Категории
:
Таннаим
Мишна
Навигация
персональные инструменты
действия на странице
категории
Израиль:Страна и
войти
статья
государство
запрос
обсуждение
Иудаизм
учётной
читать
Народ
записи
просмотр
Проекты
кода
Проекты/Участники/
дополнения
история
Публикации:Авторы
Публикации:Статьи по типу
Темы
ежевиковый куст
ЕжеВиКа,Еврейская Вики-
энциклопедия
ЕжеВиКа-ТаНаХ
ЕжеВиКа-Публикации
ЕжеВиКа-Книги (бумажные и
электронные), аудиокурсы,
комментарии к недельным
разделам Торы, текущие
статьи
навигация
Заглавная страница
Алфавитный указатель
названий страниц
■ ■ ■ ■ ■ ■ ■
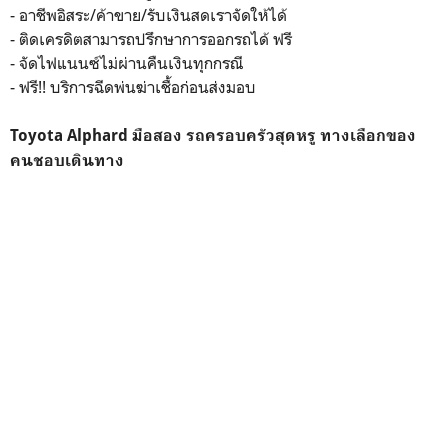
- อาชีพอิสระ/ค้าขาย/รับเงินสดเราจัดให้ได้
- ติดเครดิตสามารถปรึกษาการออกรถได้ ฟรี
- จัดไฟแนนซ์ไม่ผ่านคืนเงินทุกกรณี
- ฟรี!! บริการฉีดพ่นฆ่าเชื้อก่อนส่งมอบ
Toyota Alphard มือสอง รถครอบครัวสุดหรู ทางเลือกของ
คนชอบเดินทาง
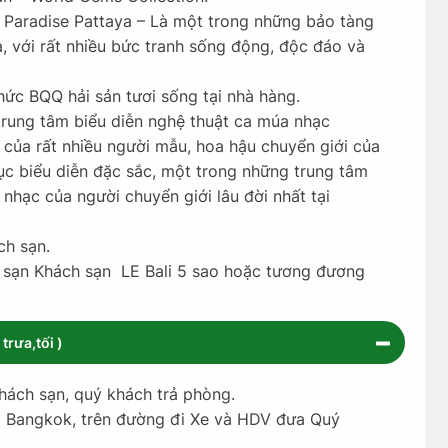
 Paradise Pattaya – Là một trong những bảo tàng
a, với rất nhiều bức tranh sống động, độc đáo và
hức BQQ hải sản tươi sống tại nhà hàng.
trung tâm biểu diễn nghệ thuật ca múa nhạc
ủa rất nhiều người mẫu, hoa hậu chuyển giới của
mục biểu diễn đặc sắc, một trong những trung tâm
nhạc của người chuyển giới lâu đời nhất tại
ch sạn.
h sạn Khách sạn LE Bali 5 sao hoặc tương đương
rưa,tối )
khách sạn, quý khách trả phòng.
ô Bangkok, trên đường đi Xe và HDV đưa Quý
■ ■ ■ ■ ■ ■ ■
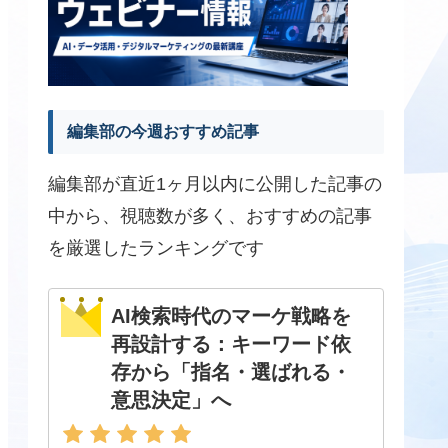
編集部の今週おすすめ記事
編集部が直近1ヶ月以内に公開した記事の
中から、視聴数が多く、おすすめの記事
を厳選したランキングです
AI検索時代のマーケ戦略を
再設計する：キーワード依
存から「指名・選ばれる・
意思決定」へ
■ ■ ■ ■ ■ ■ ■
→ **The problem**: Give again, word for word, every line of the listing above from the one with "Публикации:Авторы" to the one with "названий страниц", both inclusive, and nothing beyond them.

→ **Output below**:
Публикации:Авторы
Публикации:Статьи по типу
Темы
ежевиковый куст
ЕжеВиКа,Еврейская Вики-
энциклопедия
ЕжеВиКа-ТаНаХ
ЕжеВиКа-Публикации
ЕжеВиКа-Книги (бумажные и
электронные), аудиокурсы,
комментарии к недельным
разделам Торы, текущие
статьи
навигация
Заглавная страница
Алфавитный указатель
названий страниц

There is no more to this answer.